Work to be completed
Keep only those lines of the records that include the string "linejoin".

___ Input for this task

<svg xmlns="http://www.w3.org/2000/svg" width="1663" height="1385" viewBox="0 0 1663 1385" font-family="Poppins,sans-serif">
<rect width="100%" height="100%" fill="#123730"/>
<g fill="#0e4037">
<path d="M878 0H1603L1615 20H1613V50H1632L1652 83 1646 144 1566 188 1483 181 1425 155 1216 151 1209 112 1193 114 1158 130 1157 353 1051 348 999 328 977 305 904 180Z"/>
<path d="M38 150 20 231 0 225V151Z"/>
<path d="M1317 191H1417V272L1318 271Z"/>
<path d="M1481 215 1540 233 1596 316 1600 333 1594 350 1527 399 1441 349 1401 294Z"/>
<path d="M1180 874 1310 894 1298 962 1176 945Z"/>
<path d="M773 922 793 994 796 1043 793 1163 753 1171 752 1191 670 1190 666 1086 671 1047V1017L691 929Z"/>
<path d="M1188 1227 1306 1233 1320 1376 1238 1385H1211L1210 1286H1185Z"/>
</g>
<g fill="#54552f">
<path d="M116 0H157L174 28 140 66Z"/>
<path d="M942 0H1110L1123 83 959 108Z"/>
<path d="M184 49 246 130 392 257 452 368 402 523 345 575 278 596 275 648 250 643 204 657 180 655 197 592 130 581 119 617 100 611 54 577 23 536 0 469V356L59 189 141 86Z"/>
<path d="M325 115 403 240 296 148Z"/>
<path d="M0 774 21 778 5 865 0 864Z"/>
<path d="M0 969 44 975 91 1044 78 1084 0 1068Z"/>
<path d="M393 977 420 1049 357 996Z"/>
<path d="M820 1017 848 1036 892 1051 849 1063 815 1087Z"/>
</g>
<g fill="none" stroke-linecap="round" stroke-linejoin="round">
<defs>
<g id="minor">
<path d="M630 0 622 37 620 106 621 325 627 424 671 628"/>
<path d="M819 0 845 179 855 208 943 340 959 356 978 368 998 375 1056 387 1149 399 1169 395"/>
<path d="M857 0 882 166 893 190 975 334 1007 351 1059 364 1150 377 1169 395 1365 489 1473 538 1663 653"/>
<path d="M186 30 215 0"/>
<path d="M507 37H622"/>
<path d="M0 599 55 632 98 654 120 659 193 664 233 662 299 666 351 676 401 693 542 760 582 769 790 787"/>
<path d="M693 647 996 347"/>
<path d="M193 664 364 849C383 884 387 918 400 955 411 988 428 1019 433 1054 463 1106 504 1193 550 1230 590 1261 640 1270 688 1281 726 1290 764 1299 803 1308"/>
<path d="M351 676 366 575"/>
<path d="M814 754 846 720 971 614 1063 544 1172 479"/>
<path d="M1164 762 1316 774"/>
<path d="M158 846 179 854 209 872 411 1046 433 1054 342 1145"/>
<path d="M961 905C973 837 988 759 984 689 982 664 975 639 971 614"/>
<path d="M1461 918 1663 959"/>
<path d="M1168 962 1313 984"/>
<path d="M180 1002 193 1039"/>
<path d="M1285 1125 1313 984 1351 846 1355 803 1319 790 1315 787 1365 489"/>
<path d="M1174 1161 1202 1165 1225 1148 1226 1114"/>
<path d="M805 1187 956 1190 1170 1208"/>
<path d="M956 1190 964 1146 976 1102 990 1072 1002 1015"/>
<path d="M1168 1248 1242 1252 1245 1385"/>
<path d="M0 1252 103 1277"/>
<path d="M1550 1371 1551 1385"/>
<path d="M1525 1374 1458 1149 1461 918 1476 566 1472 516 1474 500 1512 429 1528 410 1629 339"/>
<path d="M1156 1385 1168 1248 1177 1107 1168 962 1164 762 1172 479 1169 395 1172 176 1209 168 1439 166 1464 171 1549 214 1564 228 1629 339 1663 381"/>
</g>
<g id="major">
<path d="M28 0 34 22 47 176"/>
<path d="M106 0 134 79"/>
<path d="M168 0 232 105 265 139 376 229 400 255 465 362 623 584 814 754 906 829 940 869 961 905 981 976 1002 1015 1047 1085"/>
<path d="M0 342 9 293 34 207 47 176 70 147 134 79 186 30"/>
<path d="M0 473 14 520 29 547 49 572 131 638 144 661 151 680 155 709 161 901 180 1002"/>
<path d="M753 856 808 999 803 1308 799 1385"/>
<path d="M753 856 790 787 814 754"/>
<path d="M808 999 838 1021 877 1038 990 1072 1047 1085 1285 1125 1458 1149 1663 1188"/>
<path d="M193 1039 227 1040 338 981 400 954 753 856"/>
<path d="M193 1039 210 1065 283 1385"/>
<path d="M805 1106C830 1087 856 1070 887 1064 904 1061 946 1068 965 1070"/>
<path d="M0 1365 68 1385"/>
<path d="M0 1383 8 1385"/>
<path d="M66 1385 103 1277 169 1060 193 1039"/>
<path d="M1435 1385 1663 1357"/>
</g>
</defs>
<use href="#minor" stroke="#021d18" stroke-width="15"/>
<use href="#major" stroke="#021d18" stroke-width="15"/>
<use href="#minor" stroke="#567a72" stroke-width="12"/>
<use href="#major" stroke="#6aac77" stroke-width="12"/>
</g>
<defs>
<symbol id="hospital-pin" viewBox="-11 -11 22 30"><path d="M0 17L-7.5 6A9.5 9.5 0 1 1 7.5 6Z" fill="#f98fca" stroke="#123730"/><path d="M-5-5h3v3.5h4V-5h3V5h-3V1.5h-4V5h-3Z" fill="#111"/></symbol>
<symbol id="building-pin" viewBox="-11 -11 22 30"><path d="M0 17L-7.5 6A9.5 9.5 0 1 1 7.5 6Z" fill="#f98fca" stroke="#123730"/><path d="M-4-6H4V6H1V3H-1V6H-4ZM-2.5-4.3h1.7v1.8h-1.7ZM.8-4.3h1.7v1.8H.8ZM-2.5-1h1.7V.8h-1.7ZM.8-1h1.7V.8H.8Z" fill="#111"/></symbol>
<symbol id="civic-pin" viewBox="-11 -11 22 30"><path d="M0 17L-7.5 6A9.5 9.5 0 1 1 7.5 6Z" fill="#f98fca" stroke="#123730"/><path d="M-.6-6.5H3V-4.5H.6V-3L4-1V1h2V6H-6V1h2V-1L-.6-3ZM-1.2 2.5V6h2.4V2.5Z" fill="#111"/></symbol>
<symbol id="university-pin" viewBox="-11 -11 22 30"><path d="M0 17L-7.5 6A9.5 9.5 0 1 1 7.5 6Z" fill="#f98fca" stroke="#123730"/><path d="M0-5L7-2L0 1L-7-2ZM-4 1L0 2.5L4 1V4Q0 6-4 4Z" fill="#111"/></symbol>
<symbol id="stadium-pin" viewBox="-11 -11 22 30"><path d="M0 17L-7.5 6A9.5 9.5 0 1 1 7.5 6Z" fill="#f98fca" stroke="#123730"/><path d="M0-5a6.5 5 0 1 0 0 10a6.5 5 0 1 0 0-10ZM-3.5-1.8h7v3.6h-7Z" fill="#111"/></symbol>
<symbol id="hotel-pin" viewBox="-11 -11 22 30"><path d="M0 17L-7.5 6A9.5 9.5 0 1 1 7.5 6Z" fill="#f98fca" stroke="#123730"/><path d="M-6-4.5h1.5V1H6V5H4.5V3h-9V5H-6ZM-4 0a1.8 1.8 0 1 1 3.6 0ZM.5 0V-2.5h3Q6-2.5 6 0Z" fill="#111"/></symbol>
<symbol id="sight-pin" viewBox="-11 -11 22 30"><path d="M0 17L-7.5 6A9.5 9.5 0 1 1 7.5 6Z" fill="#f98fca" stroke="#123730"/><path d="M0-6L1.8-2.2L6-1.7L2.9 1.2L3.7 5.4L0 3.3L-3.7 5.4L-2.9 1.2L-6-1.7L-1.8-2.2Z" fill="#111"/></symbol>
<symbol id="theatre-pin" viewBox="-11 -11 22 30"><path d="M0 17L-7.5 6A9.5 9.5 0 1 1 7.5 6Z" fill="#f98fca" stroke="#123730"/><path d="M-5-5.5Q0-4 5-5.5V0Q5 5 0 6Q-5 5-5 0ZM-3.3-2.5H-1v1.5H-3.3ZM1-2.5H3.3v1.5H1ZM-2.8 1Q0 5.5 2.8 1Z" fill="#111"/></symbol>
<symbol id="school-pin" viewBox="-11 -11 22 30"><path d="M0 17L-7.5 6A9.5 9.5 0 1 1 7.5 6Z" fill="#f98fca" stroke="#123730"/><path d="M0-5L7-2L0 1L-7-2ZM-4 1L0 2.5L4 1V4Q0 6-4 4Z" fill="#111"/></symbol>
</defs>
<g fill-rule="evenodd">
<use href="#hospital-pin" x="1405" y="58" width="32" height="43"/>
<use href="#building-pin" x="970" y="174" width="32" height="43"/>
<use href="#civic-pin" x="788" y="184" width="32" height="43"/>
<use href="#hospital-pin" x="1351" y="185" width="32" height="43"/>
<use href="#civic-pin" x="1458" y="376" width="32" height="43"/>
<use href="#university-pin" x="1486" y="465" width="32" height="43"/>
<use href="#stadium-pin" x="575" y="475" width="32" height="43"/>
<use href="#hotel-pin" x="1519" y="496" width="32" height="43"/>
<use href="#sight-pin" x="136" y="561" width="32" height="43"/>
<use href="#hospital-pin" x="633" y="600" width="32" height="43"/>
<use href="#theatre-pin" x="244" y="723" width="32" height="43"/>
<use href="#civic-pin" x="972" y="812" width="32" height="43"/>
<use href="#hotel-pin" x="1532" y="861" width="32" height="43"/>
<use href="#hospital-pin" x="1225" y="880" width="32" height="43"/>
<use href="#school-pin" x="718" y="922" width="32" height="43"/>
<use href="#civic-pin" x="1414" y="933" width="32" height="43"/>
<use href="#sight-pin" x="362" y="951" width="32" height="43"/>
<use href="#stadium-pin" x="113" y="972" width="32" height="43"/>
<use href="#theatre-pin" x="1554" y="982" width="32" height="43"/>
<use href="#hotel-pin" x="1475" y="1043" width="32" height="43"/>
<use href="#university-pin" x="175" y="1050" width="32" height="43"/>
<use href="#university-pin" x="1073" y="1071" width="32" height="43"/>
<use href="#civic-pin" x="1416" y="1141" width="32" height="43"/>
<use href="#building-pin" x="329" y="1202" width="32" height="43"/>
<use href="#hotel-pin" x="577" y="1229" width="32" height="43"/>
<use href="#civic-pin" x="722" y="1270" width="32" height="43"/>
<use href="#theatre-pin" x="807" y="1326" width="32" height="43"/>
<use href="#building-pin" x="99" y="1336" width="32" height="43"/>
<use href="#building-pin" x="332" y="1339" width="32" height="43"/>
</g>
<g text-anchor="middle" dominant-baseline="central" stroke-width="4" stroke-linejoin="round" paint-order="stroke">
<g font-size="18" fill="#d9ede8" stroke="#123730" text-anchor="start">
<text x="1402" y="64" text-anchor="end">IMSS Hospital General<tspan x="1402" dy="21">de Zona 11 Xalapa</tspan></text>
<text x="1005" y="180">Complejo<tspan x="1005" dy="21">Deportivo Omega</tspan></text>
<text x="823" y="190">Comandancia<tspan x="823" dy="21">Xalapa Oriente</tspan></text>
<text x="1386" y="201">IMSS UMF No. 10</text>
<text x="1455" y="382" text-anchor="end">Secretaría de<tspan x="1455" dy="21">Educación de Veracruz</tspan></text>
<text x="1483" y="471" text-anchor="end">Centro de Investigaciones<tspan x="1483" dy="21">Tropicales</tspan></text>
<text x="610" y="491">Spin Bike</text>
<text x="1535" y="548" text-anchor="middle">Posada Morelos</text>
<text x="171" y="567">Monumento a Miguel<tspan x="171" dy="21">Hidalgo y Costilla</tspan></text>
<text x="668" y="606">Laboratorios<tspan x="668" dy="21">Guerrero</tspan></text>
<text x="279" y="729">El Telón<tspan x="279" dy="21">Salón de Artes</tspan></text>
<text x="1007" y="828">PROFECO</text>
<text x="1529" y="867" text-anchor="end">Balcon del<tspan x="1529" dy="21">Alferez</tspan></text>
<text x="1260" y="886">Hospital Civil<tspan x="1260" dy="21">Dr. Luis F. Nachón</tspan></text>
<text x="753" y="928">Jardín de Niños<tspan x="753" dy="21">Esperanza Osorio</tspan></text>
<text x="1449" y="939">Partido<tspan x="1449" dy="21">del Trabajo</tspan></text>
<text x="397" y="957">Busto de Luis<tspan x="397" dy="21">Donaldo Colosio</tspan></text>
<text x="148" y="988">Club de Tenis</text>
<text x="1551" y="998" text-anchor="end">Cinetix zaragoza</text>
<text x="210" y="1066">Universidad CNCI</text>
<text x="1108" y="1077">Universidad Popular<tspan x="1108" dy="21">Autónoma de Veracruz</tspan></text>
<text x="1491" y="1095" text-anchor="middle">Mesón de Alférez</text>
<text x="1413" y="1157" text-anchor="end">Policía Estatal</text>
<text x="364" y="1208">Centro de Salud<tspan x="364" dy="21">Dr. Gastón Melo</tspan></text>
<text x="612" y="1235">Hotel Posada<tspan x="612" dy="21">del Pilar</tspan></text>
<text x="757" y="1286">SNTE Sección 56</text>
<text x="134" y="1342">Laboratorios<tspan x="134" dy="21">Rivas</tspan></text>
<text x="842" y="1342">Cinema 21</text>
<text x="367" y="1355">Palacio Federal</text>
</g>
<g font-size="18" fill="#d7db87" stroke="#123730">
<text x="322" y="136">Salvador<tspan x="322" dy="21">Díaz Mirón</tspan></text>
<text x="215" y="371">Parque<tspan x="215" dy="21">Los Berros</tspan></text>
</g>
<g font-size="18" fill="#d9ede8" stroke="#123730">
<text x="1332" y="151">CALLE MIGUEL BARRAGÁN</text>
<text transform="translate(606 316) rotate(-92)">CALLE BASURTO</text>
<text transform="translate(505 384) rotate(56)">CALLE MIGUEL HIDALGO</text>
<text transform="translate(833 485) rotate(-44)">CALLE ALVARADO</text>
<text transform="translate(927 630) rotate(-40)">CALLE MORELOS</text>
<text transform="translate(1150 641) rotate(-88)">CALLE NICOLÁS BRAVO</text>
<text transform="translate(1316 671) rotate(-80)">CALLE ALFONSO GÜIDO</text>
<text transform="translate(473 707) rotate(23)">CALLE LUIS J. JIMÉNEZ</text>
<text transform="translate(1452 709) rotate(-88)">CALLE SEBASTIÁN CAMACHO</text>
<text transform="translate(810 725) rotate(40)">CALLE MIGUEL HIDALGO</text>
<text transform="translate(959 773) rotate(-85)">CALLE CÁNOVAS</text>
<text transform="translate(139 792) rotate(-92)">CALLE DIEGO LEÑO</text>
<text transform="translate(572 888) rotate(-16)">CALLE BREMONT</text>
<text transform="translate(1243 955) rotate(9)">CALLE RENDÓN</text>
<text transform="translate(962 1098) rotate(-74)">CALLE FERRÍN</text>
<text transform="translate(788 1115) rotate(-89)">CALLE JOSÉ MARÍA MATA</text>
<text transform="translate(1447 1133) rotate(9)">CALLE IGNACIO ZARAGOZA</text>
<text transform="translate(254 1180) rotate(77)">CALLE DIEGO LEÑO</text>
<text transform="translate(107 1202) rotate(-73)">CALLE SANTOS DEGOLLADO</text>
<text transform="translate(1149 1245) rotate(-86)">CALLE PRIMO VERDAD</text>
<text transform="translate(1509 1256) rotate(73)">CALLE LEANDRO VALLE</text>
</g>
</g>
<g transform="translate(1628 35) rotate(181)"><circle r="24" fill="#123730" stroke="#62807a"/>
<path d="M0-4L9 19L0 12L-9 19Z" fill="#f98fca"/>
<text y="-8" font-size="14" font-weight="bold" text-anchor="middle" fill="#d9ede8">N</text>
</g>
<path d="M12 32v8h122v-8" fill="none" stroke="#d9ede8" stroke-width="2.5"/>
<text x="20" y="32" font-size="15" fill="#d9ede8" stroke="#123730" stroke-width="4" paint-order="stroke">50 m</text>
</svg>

______

Task response
<g fill="none" stroke-linecap="round" stroke-linejoin="round">
<g text-anchor="middle" dominant-baseline="central" stroke-width="4" stroke-linejoin="round" paint-order="stroke">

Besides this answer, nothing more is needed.